The next subject is the vessel, and the contrast is sharply marked between the treasure and the vessel in which it is lodged; nothing could be more significant than the expression, "earthen vessels," i.e., perishing vessels of clay; in human things, man looks out for a casket commensurate with the value and beauty of his treasure; so much so, that the brilliancy of the treasure is often obscured by the magnificence of the casket, — but far otherwise is it with God; in His eye the treasure is everything, and the vessel is selected with a view to the display of the treasure; it is not the vessel holding the treasure, but the treasure governing the vessel, and displaying itself through the vessel. Could anything be more blessed? In verses 8 and 9, are set forth the inward and outward exercises to which the vessel is subjected, with a view to the display of the treasure. Then in verse 10, we have the only power in our hands by which we can have common thought with God in His purpose for displaying this treasure through us; hence we read, "always bearing about in the body the dying of the Lord Jesus." Observe, it is not our dying, but the dying of Jesus, the practical application of the cross to every part of us; the death which alone could set us free from all that was against us being now used by us to silence all that would interfere with the display of the life of Jesus in our mortal flesh. Wonderful object, wonderful power for accomplishing it; glory the starting point, but death the only road back to glory, and Christ the goal! And as we travel that road back to the heaven we have come from, His blessed purpose about us on the way is, to display His own Son in each one of His people, this costly, blessed treasure, placed designedly in these poor earthen vessels of ours.

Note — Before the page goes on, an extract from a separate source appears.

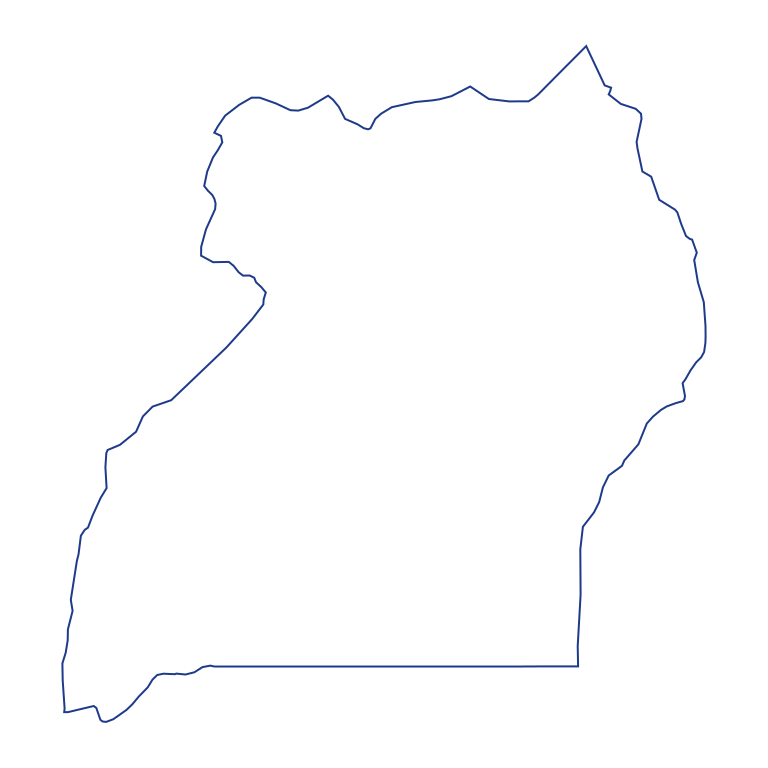 outline of Uganda
{"feature_id": "UGA", "entity_name": "Uganda", "entity_type": "country or territory", "adm_level": 0, "iso_a3": "UGA", "parent_name": "Africa", "parent_adm1": "", "projection": "orthographic", "projection_center": [32.128, 1.375], "detail": "fine", "context": "isolated", "style": "outline", "palette": "blue", "viewbox_px": 768, "rotation_deg": 0, "n_neighbors": 0, "source": "natural_earth", "source_scale": "50m", "svg_char_len": 2241}
<svg xmlns="http://www.w3.org/2000/svg" viewBox="0 0 768 768"><path d="M578.1,666.4L565.1,666.4L544.0,666.4L522.9,666.5L501.8,666.5L480.7,666.5L459.5,666.5L438.4,666.5L417.3,666.5L396.2,666.5L375.1,666.5L353.9,666.5L332.8,666.5L311.7,666.5L290.6,666.5L269.5,666.5L248.3,666.5L227.2,666.5L214.7,666.5L212.2,666.1L210.5,665.6L202.5,667.1L194.3,672.3L185.5,674.5L176.2,673.6L175.0,674.2L170.2,674.0L163.4,673.7L157.2,675.0L152.5,679.6L147.7,687.4L139.0,696.3L132.3,704.3L126.5,709.9L113.3,719.2L106.2,721.9L102.6,721.5L100.4,719.8L96.3,707.9L93.7,706.0L68.1,712.1L64.2,712.1L64.6,708.4L62.7,680.5L62.4,663.4L65.7,652.7L67.7,640.3L67.9,629.4L72.6,610.9L70.8,599.8L76.9,560.8L78.5,554.5L80.9,535.7L84.7,529.9L88.0,527.6L92.4,516.0L100.8,497.6L106.6,488.1L105.4,467.3L106.3,453.2L107.6,450.0L120.0,444.8L136.1,431.7L142.9,416.4L152.6,406.6L171.2,400.2L226.4,347.5L252.1,319.1L263.3,304.5L263.7,299.3L265.8,292.5L261.3,287.1L256.0,282.2L254.2,277.7L249.6,275.5L243.0,275.6L238.7,272.3L233.7,265.9L228.8,261.9L213.1,262.2L201.1,255.7L201.2,246.8L206.0,229.3L215.1,209.2L215.6,203.6L214.4,198.9L212.2,194.9L208.0,190.8L204.2,186.0L207.2,171.6L213.0,157.4L217.7,150.4L222.3,142.4L221.0,135.9L214.3,132.7L217.8,126.4L225.1,115.7L239.1,104.9L251.5,97.7L259.8,97.7L275.8,103.4L290.4,110.2L298.3,110.6L308.0,107.7L328.1,95.7L332.9,99.6L338.8,106.8L345.1,118.9L357.7,124.4L363.8,128.2L368.1,129.3L370.5,128.3L375.3,118.9L381.1,113.7L391.8,107.2L415.4,102.0L432.3,100.4L439.4,99.3L451.4,96.2L470.2,86.5L488.9,99.0L509.0,101.4L528.6,101.3L534.5,97.5L538.0,94.6L558.4,74.0L586.2,46.1L604.7,85.4L611.1,87.7L610.2,91.1L608.7,94.4L620.8,103.9L635.7,108.8L641.0,113.7L641.5,118.9L636.6,141.9L637.5,148.5L642.4,171.5L651.2,176.7L659.2,199.8L675.1,209.7L677.4,212.5L681.1,223.7L686.0,236.0L689.8,238.9L692.1,239.6L696.8,252.7L694.2,260.0L697.9,282.3L703.8,302.2L705.5,326.1L705.6,336.5L705.4,343.0L704.1,352.0L701.2,357.3L696.1,362.4L690.5,370.4L685.6,379.0L682.6,383.2L685.0,396.1L684.4,399.4L683.0,401.1L675.8,403.1L666.6,406.5L661.0,409.9L653.1,416.5L646.8,423.5L638.4,444.3L624.3,460.5L622.0,465.8L608.7,475.5L602.9,487.4L599.2,502.0L594.0,512.4L582.9,526.8L580.3,549.4L580.6,594.7L577.7,646.2L578.1,666.4Z" fill="none" stroke="#1e3a8a" stroke-width="2"/></svg>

Lastly, we have a power working as well as a treasure shining, hence we have the word "that the surpassingness of the power may be of God and not of us." What wonderful contrasts are thus grouped together by the Holy Ghost; the costliest conceivable treasure to shine out through an earthen vessel, by the surpassingness of Almighty power!
This power, too, is displayed, at this present time, so differently from what we would naturally conclude; there are two scriptures which speak of it in the manner of its energy, viz., Col. 1, 2." Strengthened with all might according to the power of His glory unto all patience (endurance), and longsuffering with joyfulness." These are the elements in which surpassing power declares itself in earthen vessels at this present time. The other scripture is 2 Cor. 12:9, "Most gladly therefore will I rather glory in my infirmities that the power of Christ may rest upon me" — i.e., "may pitch its tent over me." What a calling, beloved brethren, vessels in whom such a treasure shines, weak and feeble in ourselves, but so held by the treasure, and so wrought in and upon by surpassing power, Almighty energy, that Christ and Christ alone is seen and heard; and each circumstance on the road to the Father's house, used up by Himself, and wonderful to say, by us too, in fellowship with Him, that He may be magnified in our bodies whether by life or by death. The Lord awaken our hearts to the dignity and glory of such realities, for Christ's sake!